As an ex-pupil of the Dickson Plan and a former grammar school teacher, the new principal of City of Armagh High School has, by his own admission, moved out of his comfort zone.
Former Lurgan College student David Cunningham (38) has left his position as maths teacher and head of the sixth form at Armagh Royal, where he taught for 13 years, and has assumed responsibility for the all-ability, 11-16 year school in the city.
But, one month into the job, he is embracing the challenge and finding there are similarities too, namely, “fantastic, motivated staff and pleasant, well-mannered pupils”.
His new job does present a particular difficulty, however. In recent years, like many schools across the province, City of Armagh has suffered from falling pupil numbers - dropping from around 700 at its height to 263 today - and is, consequently, in a weak financial position.
However, the school is part of the Armagh Educational Village Plan, which proposes eight schools in the area, from the maintained and controlled sectors, coming together to share resources.
Under the proposal, City of Armagh would move from its present location to a new site beside the Royal School. Said Mr Cunningham, “Each school would retain its own identity but it would give us a much better opportunity to share facilities and courses. It would also be a better location for us and would be a fantastic boost for the controlled education sector in the city.”
In the immediate term, the Donacloney man is focusing on building up relationships with his staff and pupils and providing more extra-curricular activities.
He has introduced the Duke of Edinburgh Award scheme and has had an enthusiastic response. Mr Cunningham, who was a qualified outdoor instructor before becoming a teacher, was in charge of the scheme at The Royal School and is passionate about “taking young people out of their comfort zone and challenging them”.
He is also developing the inter-house competition structure and encouraging more participation in local leagues and competitions.
He explained, “We want to give every child the opportunity to have an activity they can take part in. We are trying to educate the whole person, to give pupils the chance to develop socially and emotionally.
“I have no doubt they will get a good educational opportunity at City of Armagh; what we are trying to do is develop these other aspects of the school.”
A former pupil of Lurgan JHS and Lurgan College, Mr Cunningham has been following the Dickson Plan debate with interest.

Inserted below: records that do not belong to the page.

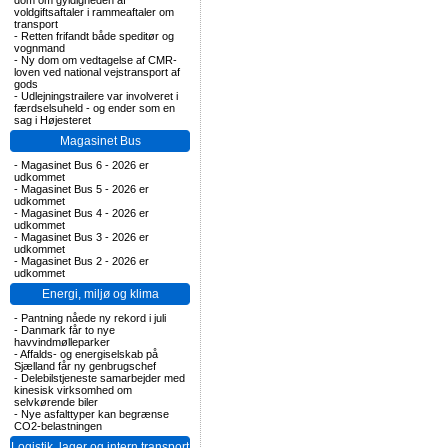
dom om gyldigheden af
voldgiftsaftaler i rammeaftaler om
transport
-
Retten frifandt både speditør og
vognmand
-
Ny dom om vedtagelse af CMR-
loven ved national vejstransport af
gods
-
Udlejningstrailere var involveret i
færdselsuheld - og ender som en
sag i Højesteret
Magasinet Bus
-
Magasinet Bus 6 - 2026 er
udkommet
-
Magasinet Bus 5 - 2026 er
udkommet
-
Magasinet Bus 4 - 2026 er
udkommet
-
Magasinet Bus 3 - 2026 er
udkommet
-
Magasinet Bus 2 - 2026 er
udkommet
Energi, miljø og klima
-
Pantning nåede ny rekord i juli
-
Danmark får to nye
havvindmølleparker
-
Affalds- og energiselskab på
Sjælland får ny genbrugschef
-
Delebilstjeneste samarbejder med
kinesisk virksomhed om
selvkørende biler
-
Nye asfalttyper kan begrænse
CO2-belastningen
Logistik, lager og intern transport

He said, “I grew up with the Dickson Plan and I was very happy at school but I would choose the 11-18 model over the Dickson Plan as I think it provides more continuity rather than changing schools at 14.
“I think it would be a shame if Portadown and Lurgan were to lose their grammar schools. A grammar school from 11-18 and a separate high school would be my preference.”
Mr Cunningham and his wife Kathryn have four children - Joshua (11), Sam (9), Annie (7) and Joni (6) - and when he’s not at school he’s busy being a hands-on dad and taking the Boys’ Brigade in Waringstown where he is an officer.
He also likes to pursue his hobbies of climbing and hill walking as well as spending time on the family farm in Donacloney where his mum and dad, Jim and Ruth, still live.